Lorsque son heure est arrivée, Pereira n’a pas laissé passer sa chance.
Et cette célébration, devenue l’une des images fortes de la soirée, restera elle aussi dans les mémoires. Après avoir marqué, elle a donné un coup au poteau de corner avant de laisser éclater sa joie.
Elle en sourit encore aujourd’hui.
« C’était une émotion pure. À cet instant, je ne pensais à rien. Je vivais simplement le moment. J’ai déjà revu l’action et, aujourd’hui, cela me fait rire parce que c’était une réaction totalement spontanée de quelqu’un qui venait de marquer le premier but du Cap-Vert à la CAN. »
Ce but restera bien plus qu'une ligne dans ses statistiques.
« Je retiens la fierté d’avoir représenté mon pays, les émotions que j’ai vécues et la certitude qu’avec du travail et de la persévérance, il est possible d’ouvrir la voie à d’autres athlètes. Ce moment restera pour toujours. »

Et maintenant ?
Pour Pereira, cette première participation à la CAN ne doit pas constituer un aboutissement. Bien au contraire. La joueuse de Valadares Gaia FC veut désormais voir le football féminin poursuivre son développement au Cap-Vert.

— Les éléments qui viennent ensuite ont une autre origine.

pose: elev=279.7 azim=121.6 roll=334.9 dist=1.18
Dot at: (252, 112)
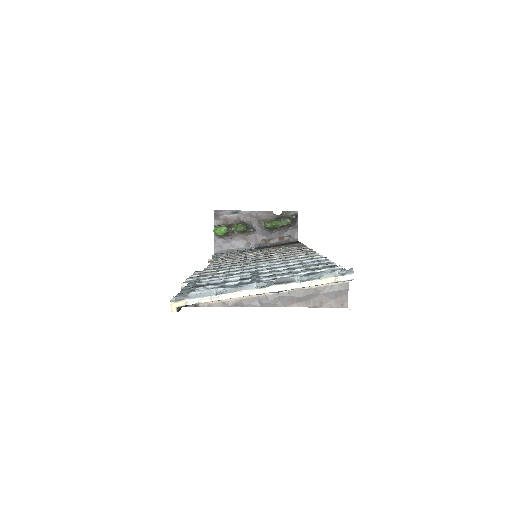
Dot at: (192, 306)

« Je crois que le football féminin cap-verdien a un avenir très prometteur. Nous avons déjà franchi une étape importante en nous qualifiant pour la CAN, mais ce n’est que le début. »
La suite, selon elle, passera par un investissement accru dans la formation et les joueuses.
« Il est désormais essentiel de continuer à investir dans les athlètes, de renforcer la sélection nationale, de créer davantage d’opportunités pour les jeunes filles dès leur plus jeune âge et de valoriser celles qui représentent le pays. Lorsque nous croyons en nos joueuses et que nous leur donnons les conditions nécessaires pour progresser, l’avenir devient beaucoup plus grand que ce que nous pouvons imaginer. »
Quelques jours après son entrée dans l’histoire, le Cap-Vert a décroché son premier point en phase finale de la CAN, en obtenant un match nul (1-1) face au Cameroun lors de la dernière journée du groupe D.
Une nouvelle étape pour une sélection qui découvre la scène continentale et représente le plus petit pays jamais engagé dans la compétition, avec une population d’un peu plus d’un demi-million d’habitants.
Et au cœur de cette première aventure, un nom est désormais gravé dans l’histoire : Evy Pereira.